Go through the data below and copy each line where the word "овощей" occurs.

====== EXCERPTED DATA

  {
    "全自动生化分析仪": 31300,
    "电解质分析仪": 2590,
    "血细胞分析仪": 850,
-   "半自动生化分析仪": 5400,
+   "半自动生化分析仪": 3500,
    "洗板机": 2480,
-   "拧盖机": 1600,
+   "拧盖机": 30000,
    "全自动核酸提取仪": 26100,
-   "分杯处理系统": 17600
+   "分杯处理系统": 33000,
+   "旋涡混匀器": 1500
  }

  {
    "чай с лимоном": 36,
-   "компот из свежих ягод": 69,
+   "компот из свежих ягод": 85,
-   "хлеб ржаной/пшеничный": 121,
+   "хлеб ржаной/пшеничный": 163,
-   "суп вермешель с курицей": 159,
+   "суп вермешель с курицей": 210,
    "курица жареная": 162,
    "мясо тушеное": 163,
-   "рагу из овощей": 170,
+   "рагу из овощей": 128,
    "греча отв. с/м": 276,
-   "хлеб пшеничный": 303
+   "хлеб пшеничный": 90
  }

============
====== EXCERPTED DATA

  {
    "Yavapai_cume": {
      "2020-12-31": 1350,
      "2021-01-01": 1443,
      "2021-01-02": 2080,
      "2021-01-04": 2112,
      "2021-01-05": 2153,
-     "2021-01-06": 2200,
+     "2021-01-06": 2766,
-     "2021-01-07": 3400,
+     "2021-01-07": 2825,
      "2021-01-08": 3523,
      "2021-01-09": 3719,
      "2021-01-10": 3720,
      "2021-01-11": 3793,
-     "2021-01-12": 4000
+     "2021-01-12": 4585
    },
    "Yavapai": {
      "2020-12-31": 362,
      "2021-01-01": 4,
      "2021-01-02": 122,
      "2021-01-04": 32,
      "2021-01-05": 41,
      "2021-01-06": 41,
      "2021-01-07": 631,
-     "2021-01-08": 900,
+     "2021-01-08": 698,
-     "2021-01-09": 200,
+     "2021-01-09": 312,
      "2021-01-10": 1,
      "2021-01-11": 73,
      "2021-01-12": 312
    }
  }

============
====== EXCERPTED DATA

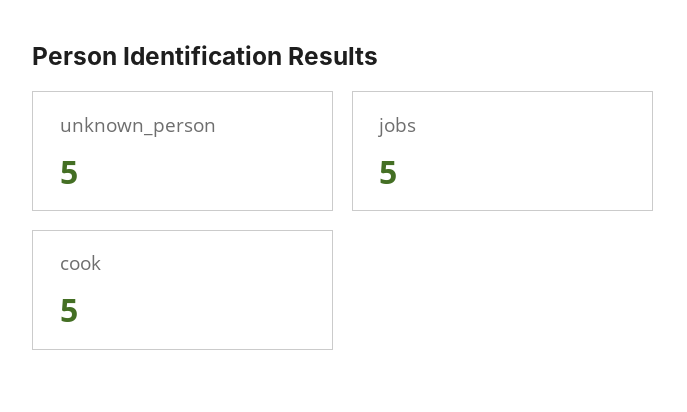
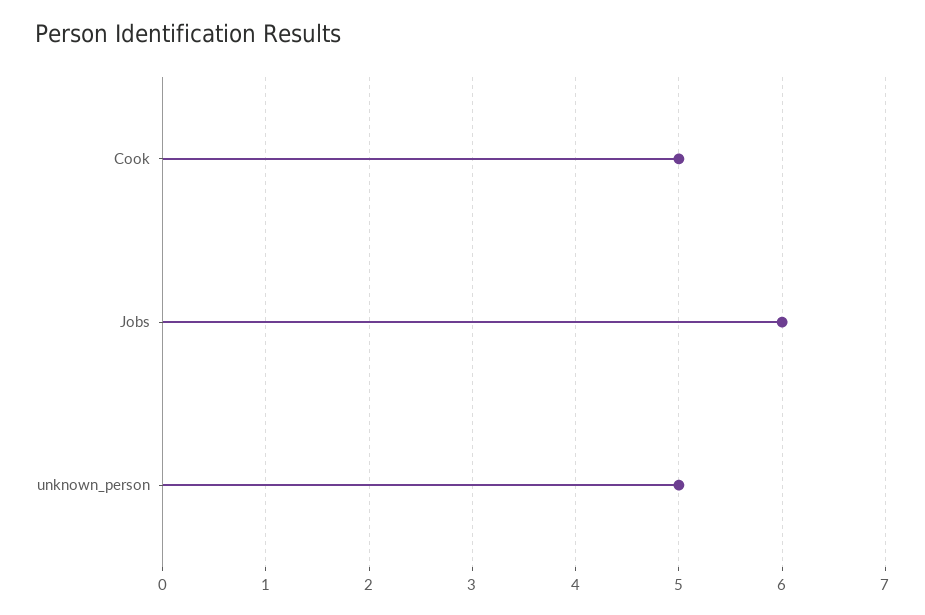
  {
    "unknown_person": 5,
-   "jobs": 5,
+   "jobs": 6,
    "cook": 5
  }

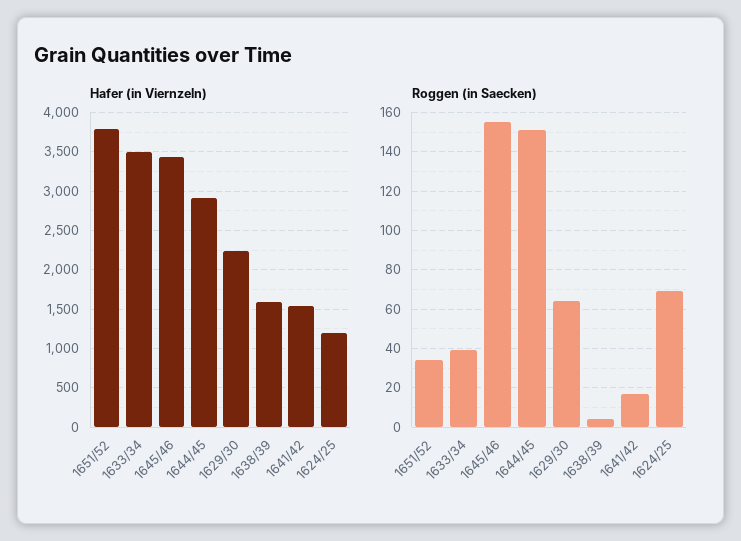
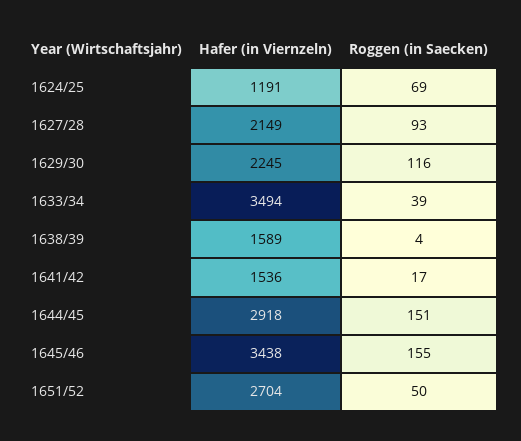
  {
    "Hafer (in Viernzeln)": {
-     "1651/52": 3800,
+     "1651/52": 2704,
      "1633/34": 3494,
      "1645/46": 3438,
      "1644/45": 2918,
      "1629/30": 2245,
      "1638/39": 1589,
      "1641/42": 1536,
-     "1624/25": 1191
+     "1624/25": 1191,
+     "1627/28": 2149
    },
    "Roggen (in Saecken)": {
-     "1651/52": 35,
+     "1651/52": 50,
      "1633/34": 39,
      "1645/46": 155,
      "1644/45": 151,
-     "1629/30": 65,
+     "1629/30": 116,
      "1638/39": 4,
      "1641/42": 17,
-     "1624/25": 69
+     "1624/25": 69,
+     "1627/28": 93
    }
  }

============

* _EXPECTED ANSWER_:
-   "рагу из овощей": 170,
+   "рагу из овощей": 128,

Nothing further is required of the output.